You can blame our hunter-gatherer ancestors for that. Goals that are very far off, like retirement, are tricky because we’re hardwired to prioritize the now over the later, to opt for immediate rather than delayed gratification. And this especially holds true for when we have seemingly important expenses to tend to.
How do you get your savings engine going? First, evaluate where you stand right now, and consider the following:
If you haven’t started…
Start right now, as in, when-you’re-done-with-this-article right now. Your first stop is to explore whether your employer offers a retirement plan. If so, ask when you can opt in. Nothing there? You can open an IRA or Roth IRA at any brokerage firm and contribute up to $5500 a year (more if you're over 50). If you're frightened of losing money in the market, check out a MyRA, an account developed by the U.S. Department of the Treasury. It's a Roth IRA, which only invests in treasury bonds. No fees, no minimum balance and no contribution requirements and no losses.
How much should you be saving? Eventually, 15 percent of what you're earning.
But Bill Losey, president of Bill Losey Retirement Solutions, LLC, recommends people begin with what he calls the 1 percent solution, since people often balk at that 15 percent, get overwhelmed and don't save at all. Try finding 1 percent of your earnings and putting just that away. Then bump up your contributions by 2 percent each year until you get there.
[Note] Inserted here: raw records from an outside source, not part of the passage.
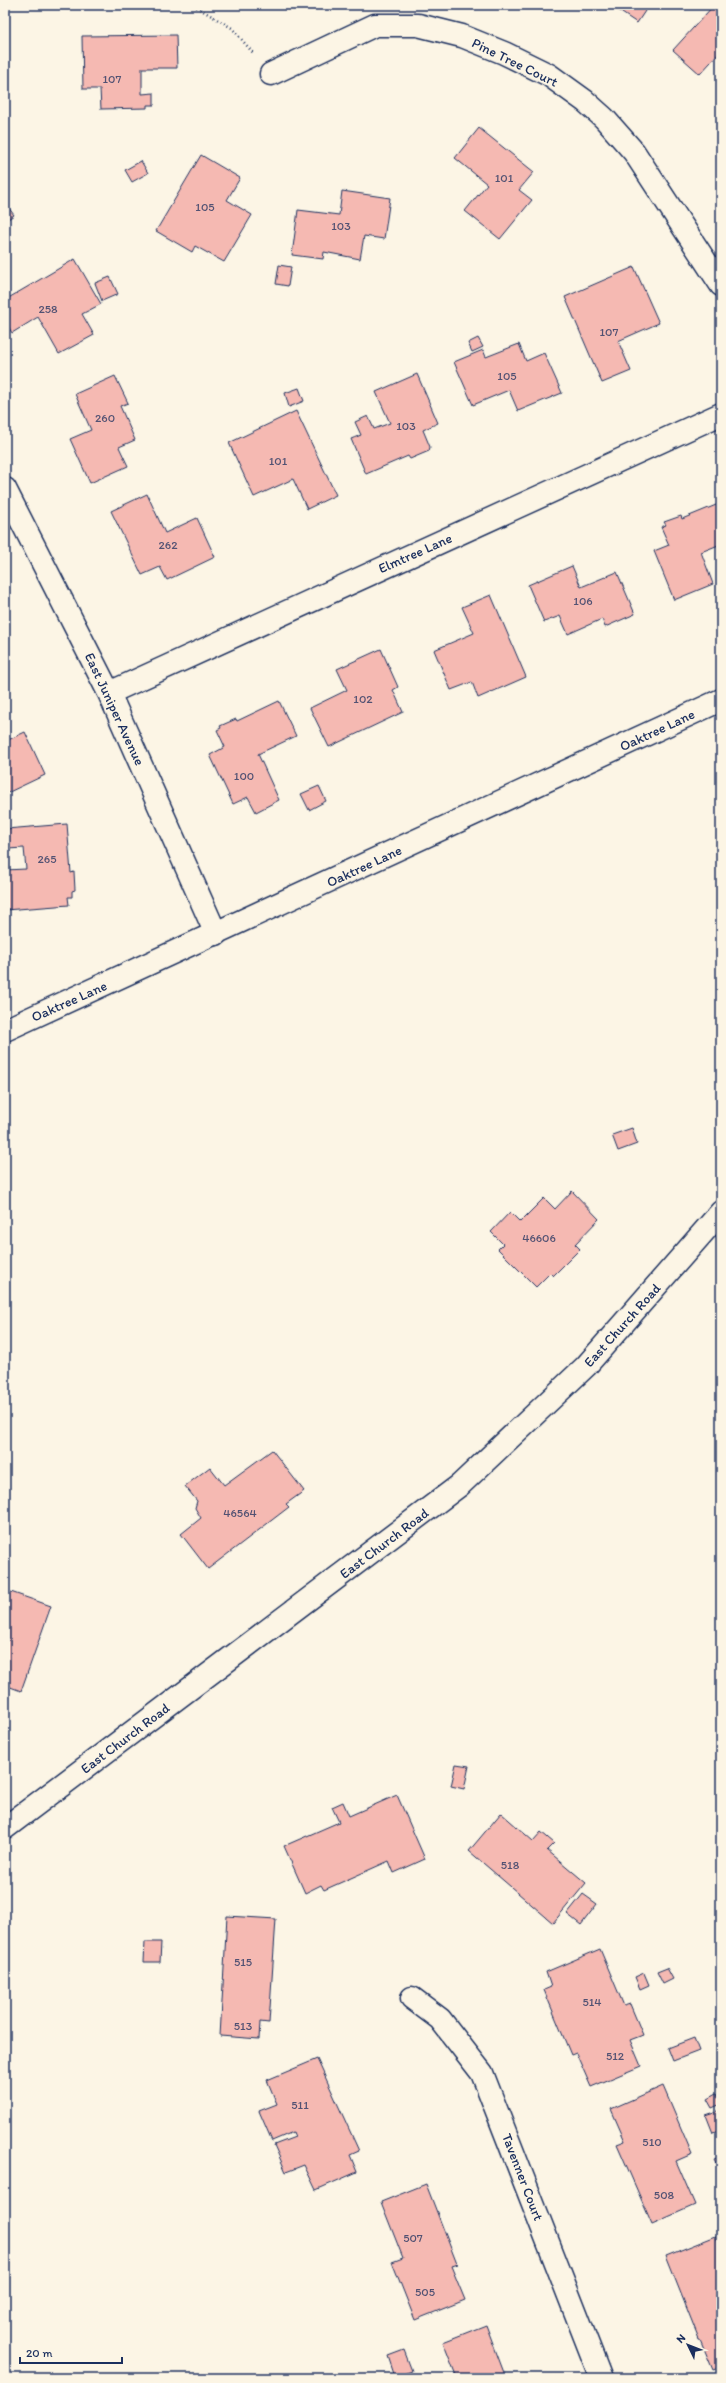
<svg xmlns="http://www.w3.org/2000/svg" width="726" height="2383" viewBox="0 0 726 2383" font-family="Itim,sans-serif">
<rect width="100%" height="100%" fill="#fcf5e5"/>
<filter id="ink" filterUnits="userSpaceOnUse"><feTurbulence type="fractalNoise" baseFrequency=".025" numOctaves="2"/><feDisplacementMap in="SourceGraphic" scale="8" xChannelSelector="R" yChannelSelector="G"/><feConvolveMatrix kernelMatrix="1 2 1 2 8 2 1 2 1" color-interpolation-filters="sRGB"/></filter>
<g filter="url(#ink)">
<path fill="#f5b9b2" stroke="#1b2f5e" d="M610,5H649L637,23Z
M714,5H721V51L700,74L673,50Z
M176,35L177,68H142V94L154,93V105H147V108L101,109L100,89H83L82,36Z
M479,128L534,172L519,190L532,200L500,239L465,211L487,184L455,158Z
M201,155L240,178L227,200L252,215L224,262L195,246L192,252L156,231Z
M141,161L148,173L132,182L125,170Z
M342,191L390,198L384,239L364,236L360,259L324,252L323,259L292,255L298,210L339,215Z
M5,203L14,215L5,221Z
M5,234L9,240L5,243Z
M75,259L101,304L82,314L94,335L59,354L38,317L12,333L5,321V300Z
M279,265L291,267L288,286L276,284Z
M634,267L659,323L618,341L631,371L602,383L565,297Z
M110,277L118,294L102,301L95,283Z
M478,338L483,347L472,352L468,343Z
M519,344L526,361L544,353L562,393L518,411L509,390L473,405L454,362L483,350L486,357Z
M417,374L438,423L423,430L430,447L429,451L410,459L408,456L366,474L351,439L361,435L355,422L368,416L374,429L390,423L376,392Z
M115,376L128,403L120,406L135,440L119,447L128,466L90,483L70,439L91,430L75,394Z
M299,388L304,401L289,407L285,393Z
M296,411L336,495L307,509L293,479L254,497L229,443Z
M147,494L165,533L197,518L215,557L167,580L160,567L142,575L111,511Z
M721,503V544L701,552L713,584L674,600L654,551L669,545L661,527L666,525L664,522L681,516L682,519Z
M572,566L581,587L617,572L635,614L605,627L602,619L568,634L560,616L544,622L528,585Z
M491,595L526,677L478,698L472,682L451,690L434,650L474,633L462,607Z
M381,649L398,687L393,690L403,712L329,747L310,708L347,690L337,669Z
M279,701L296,736L258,754L279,800L256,812L248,797L233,804L210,755L225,747L217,730L221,728L220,726L236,719L237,721Z
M25,732L45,775L5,794V739L6,741Z
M319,786L326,801L309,810L301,794Z
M67,824L71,873L74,872L75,890L72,891V897H68L69,905L5,910V870L26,869L24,848L7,849L6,829Z
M632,1128L637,1144L618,1151L612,1135Z
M572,1191L599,1219L575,1244L580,1249L553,1276L550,1273L536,1287L498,1249L503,1244L491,1232L510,1212L520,1222L544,1198L555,1209Z
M272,1450L304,1491L286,1504L289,1507L208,1569L181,1534L201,1518L195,1508L197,1501L185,1486L210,1467L224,1485Z
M5,1590L51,1606L21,1691L5,1685Z
M456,1764L469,1766L464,1789L451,1786Z
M397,1795L425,1859L394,1873L389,1861L324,1890L321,1885L305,1893L284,1846L339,1822L332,1807L343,1802L349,1816Z
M501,1813L533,1841L541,1832L554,1843L547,1850L586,1883L553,1923L469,1851Z
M583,1894L597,1904L581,1925L567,1914Z
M227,1916L276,1919L269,2023L260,2022L259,2039L220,2036Z
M145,1942H161L160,1962H144Z
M600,1949L624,2006L630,2004L643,2035L630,2040L641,2066L591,2087L576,2053L571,2055L544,1990L551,1987L546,1972Z
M667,1968L673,1979L663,1984L657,1972Z
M644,1973L649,1985L640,1989L635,1977Z
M694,2038L699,2051L673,2061L668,2048Z
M317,2059L359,2151L350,2155L357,2172L316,2190L304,2165L286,2172L274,2145L295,2137L293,2132L272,2141L259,2111L277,2104L267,2080Z
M663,2086L692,2154L676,2161L695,2205L652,2224L617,2144L625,2141L611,2109Z
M716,2094L721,2104L712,2108L707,2099Z
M721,2110V2130L713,2133L706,2115Z
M721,2157V2173L714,2160Z
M426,2184L457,2264L451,2266L465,2300L415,2320L392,2262L403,2258L381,2202Z
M716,2236L721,2250V2367L713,2370L700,2339H699L666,2256Z
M486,2325L506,2378H457L443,2342Z
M404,2350L412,2371L395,2377L388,2356Z"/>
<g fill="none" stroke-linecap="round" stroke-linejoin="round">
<defs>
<path id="street" d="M271,74L375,25H418L462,36L504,53L549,75L585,101L604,118L634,152L721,285
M5,489L109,693L216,934
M109,693L721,414
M5,1828L460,1485L586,1366L721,1212
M412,1998L440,2019L482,2073L601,2378"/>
<path id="secondary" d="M5,1030L721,700"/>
</defs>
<use href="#street" stroke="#1b2f5e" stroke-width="25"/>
<use href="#secondary" stroke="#1b2f5e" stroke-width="25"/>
<path stroke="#1b2f5e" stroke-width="2.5" stroke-dasharray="1 3" stroke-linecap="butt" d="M193,5L232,28L253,53"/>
<use href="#street" stroke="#fcf5e5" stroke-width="22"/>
<use href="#secondary" stroke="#fcf5e5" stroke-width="22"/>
</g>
</g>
<g text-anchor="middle" stroke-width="3" stroke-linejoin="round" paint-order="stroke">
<g font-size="12" fill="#525273">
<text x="112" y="83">107</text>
<text x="504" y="182">101</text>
<text x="205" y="211">105</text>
<text x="341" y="230">103</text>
<text x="48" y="313">258</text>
<text x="609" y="336">107</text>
<text x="507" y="380">105</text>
<text x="105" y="422">260</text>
<text x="406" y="430">103</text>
<text x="278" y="465">101</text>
<text x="168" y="549">262</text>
<text x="583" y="605">106</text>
<text x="363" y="703">102</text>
<text x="244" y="780">100</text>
<text x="47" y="863">265</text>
<text x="539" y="1242">46606</text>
<text x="240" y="1517">46564</text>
<text x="510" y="1869">518</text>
<text x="243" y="1966">515</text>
<text x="592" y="2006">514</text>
<text x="243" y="2030">513</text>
<text x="615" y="2060">512</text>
<text x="300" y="2109">511</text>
<text x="652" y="2146">510</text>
<text x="664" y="2199">508</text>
<text x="413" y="2242">507</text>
<text x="425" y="2296">505</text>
</g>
<g font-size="14" fill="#1b2f5e" stroke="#fcf5e5">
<text transform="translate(515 62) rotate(26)" y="5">Pine Tree Court</text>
<text transform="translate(415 553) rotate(-24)" y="5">Elmtree Lane</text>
<text transform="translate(115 709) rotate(65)" y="5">East Juniper Avenue</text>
<text transform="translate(657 730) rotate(-25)" y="5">Oaktree Lane</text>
<text transform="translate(364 866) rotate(-25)" y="5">Oaktree Lane</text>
<text transform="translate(69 1001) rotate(-24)" y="5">Oaktree Lane</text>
<text transform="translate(622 1325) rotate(-48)" y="5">East Church Road</text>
<text transform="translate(384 1543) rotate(-37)" y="5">East Church Road</text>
<text transform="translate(125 1738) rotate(-37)" y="5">East Church Road</text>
<text transform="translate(523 2177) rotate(69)" y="5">Tavenner Court</text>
</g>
</g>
<rect width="726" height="2383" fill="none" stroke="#fcf5e5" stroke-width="20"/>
<rect x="10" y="10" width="706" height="2363" fill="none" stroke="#1b2f5e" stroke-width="1.5" filter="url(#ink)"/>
<g transform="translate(688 2345) rotate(313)" stroke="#fcf5e5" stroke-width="3" paint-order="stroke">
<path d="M0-3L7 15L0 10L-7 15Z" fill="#1b2f5e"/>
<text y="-6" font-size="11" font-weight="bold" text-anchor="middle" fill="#1b2f5e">N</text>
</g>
<path d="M20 2357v6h102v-6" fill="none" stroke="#1b2f5e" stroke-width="2"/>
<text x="26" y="2357" font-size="12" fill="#1b2f5e" stroke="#fcf5e5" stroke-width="3" paint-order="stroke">20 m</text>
</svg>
“In essence, we’re going to crawl here before we’re going to walk, and we’re going to walk before we run,” he says.
If you’re playing catch-up…
How do you know if you’re behind? Fidelity Investments offers some benchmarks. By age 30, you should have saved 1X your current salary. By 40, 3X. By 50, 6x. By 60, 8x. And by 67, 10x. If you're behind, try to increase your contributions by another percentage point or two a year (and downsize your lifestyle if needed to make it possible.) If you’re 50 or over, retirement plan catch-up contributions allow you to kick another $6,000 into a 401(k) or similar plan as well as the $1,000 additional into IRAs.
Don’t leave money on the table....
Many employers will match a certain percentage of the contribution you make to your own qualified retirement account, up to a certain dollar amount. Take advantage of it.
“[That’s] free additional savings,” says Kirkham. “It will help to really pump up your efforts so that you’re really making more of a difference with less.”
Make it (almost) mindless…
Make your savings automatic. Automate your savings every month — or after every paycheck — so that you’re building a healthy financial future without even having to think about it.
“[It’s] really important so that you’re not having to make that decision every month,” says Kirkham. “You’re not having to exercise that willpower — it’s just happening automatically.”